Patients with APDS can exhibit numerous clinical manifestations at various ages.12 In 53 APDS patients from a large cohort study,2 recurrent respiratory tract infection was the most frequently observed complication (95%), followed by lymphadenopathy (64%), bronchiectasis (60%), and splenomegaly (58%). Enteropathy (25%) and nodular mucosal lymphoid hyperplasia (32%) were observed in a relatively small portion of patients. All 3 patients in our series had intestinal nodular mucosal lymphoid hyperplasia. Patient 2 showed abnormal uptake on PET/CT in the intestine, and massive nodular mucosal lymphoid hyperplasia was detected, although he had no gastrointestinal symptoms.
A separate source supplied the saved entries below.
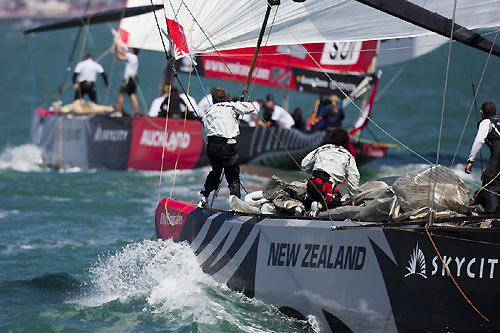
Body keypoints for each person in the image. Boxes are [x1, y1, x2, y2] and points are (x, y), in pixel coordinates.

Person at [198, 88, 255, 208]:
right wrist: (239, 105)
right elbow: (252, 108)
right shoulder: (231, 107)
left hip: (212, 147)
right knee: (233, 176)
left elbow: (205, 138)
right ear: (226, 98)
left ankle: (204, 198)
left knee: (215, 171)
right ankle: (236, 205)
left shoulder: (207, 113)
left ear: (212, 100)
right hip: (227, 145)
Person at [301, 128, 360, 217]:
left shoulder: (322, 149)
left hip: (311, 186)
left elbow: (304, 164)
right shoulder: (348, 156)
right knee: (337, 207)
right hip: (326, 190)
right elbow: (354, 179)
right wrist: (353, 199)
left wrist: (314, 170)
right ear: (346, 142)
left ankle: (301, 208)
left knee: (312, 198)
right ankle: (320, 206)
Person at [465, 101, 500, 213]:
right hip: (497, 157)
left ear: (482, 113)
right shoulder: (498, 122)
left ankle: (491, 215)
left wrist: (470, 160)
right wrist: (489, 170)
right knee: (492, 179)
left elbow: (479, 140)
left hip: (498, 155)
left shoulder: (486, 122)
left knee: (490, 184)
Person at [114, 39, 140, 116]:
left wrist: (117, 42)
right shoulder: (134, 58)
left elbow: (121, 51)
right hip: (134, 79)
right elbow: (119, 57)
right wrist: (116, 49)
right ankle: (136, 113)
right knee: (132, 95)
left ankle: (118, 112)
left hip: (128, 79)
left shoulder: (131, 56)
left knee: (121, 94)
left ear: (133, 50)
Therefore, physicians may consider an initial gastrointestinal endoscopic evaluation in APDS1 patients regardless of symptoms.
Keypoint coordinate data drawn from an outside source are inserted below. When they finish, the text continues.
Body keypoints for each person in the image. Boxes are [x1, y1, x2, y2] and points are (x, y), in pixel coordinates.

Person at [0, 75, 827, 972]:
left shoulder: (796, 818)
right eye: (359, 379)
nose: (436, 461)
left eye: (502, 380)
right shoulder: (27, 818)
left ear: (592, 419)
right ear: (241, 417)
Activation of PI3K/Akt/mTOR signaling leads to lymphoid proliferation via the nuclear factor kappa B pathway; therefore, inhibiting PI3K overexpression or its downstream pathway may help alleviate the disease course.567 Sirolimus, everolimus, and temsirolimus, as well as leniolisib have been introduced as pathway-based targeted therapies in patients with APDS.289 Recently, a study of 77 APDS patients reported that lymphoproliferation responded well to sirolimus in 26 patients, with less response to gut inflammation and cytopenia: there was no mention of hypogammaglobulinemia or changes in IGRT requirement (dose or intervals).10 All three patients in our study received sirolimus, and their symptoms responded well to treatment. The immunoglobulin dose was reduced in two patients requiring high-dose, short interval regular IGRT. Trough IgG levels were significantly higher after sirolimus treatment than before (Fig. 1G and H). Improvements in enteropathy leading to protein-losing gastroenteropathy possibly explains the reduced severity of hypogammaglobulinemia. Diarrheal symptoms significantly improved upon sirolimus treatment, while low IgA and high IgM levels were unchanged. Although IGRT doses and intervals were improved (Patients 1 and 2), IGRT could not be discontinued.
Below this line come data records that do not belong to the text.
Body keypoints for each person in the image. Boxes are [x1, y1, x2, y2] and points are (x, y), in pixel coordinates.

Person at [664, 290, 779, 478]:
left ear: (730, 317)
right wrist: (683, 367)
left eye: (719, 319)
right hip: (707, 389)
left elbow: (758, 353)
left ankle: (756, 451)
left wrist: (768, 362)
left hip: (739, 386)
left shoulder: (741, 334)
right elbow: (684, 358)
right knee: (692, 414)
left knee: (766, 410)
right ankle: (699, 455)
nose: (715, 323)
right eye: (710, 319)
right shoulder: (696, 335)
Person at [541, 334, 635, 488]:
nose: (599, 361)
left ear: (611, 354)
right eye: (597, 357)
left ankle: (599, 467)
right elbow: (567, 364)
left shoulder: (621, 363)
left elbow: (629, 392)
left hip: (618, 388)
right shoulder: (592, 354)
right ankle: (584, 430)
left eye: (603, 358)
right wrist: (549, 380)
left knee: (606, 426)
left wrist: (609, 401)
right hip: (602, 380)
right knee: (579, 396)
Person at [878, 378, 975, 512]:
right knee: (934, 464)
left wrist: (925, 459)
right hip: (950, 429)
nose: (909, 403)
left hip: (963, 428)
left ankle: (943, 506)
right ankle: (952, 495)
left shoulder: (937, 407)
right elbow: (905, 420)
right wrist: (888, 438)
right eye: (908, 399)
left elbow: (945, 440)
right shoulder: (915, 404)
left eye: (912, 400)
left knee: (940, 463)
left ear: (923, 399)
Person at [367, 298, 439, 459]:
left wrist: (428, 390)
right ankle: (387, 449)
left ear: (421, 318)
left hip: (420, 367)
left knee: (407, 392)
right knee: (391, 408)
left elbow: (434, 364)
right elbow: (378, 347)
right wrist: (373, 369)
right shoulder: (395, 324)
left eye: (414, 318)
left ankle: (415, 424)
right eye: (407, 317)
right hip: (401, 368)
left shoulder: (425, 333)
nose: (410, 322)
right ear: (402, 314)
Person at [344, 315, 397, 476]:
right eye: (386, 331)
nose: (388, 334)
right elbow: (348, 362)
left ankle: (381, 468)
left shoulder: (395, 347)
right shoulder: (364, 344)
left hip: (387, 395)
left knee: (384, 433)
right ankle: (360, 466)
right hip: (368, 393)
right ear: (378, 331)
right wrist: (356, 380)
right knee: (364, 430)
Safety and efficacy data for sirolimus in APDS patients are limited. The median trough level of sirolimus in our patients was on the lower side of the range used to prevent graft rejection in kidney or heart transplant recipients (4–12 ng/mL).11 Two patients in this series experienced adverse events. Patient 1 suffered from granulocytopenia and oral stomatitis, and Patient 2 experienced elevations in serum creatinine with an abrupt surge in sirolimus trough levels when increasing the dose. Complications from treatment with sirolimus have also been reported elsewhere,10 in which four patients completely stopped the medication due to poor compliance (2 patients) and headache, vomiting, and nephrotoxicity (2 patients). Further, three patients temporarily stopped sirolimus attributable to aphthous ulcer, hepatotoxicity, and renal toxicity. A lower target range of sirolimus has been suggested for APDS patients than for solid organ transplant recipients.8 We propose the use of sirolimus with a lower range of trough levels alongside precise monitoring of blood cell counts and renal function to avoid renal toxicity and other complications, including possible opportunistic infections related to neutropenia. The efficacy and safety of long-term sirolimus use in patients with APDS remain uncertain, and the role of sirolimus in APDS patients with complications of malignant tumors, such as lymphoma, is also unclear. Sirolimus treatment in APDS patients should be followed long term.

In conclusion, we report three patients with APDS1 for the first time in Korea. A low-dose mTOR inhibitor might relieve severe hypogammaglobulinemia, as well as lymphoproliferation and enteropathy, without major adverse effects in patients with APDS1.